The study evaluated keytruda in comparison with chemotherapy in patients with advanced / metastatic adenocarcinoma, squamous cell carcinoma of the esophagus, or Siewert type I adenocarcinoma of the esophagogastric junction that has advanced following first-line standard therapy.
Results demonstrated that patients treated with keytruda achieved a statistically significant improvement in OS compared to chemotherapy regardless of their histology.
Merck investigated the primary endpoint of OS in patients with squamous cell histology and in the entire intention-to-treat (ITT) patients.
The company received directionally favourable results, but failed to obtain any statistical significance for OS in these two patient groups.
Key secondary endpoints of progression-free survival (PFS) and objective response rate (ORR) were not formally assessed as the OS was not achieved in the entire ITT study population.
It was also found that the safety profile of keytruda observed in the KEYNOTE-181 trial was similar to those observed in earlier studies.

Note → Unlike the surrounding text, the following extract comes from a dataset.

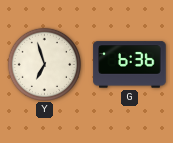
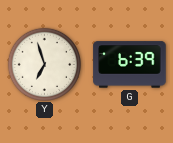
G: 6:36 -> 6:39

Merck Research Laboratories senior vice-president and global clinical development head Dr Roy Baynes said: “In this pivotal trial, keytruda resulted in a statistically significant and clinically meaningful improvement over standard chemotherapy in overall survival for patients with advanced esophageal or esophagogastric junction carcinoma whose tumours express PD-L1 with a CPS of ten or greater.
“This marks the sixth tumour type where keytruda has demonstrated a survival benefit, and represents the first time an anti-PD-1 therapy has achieved overall survival for this patient population.”
The KEYNOTE-181 trial enrolled more than 600 patients who were randomised in 1:1 ratio to receive either keytruda or any of the trial’s three chemotherapy regimens.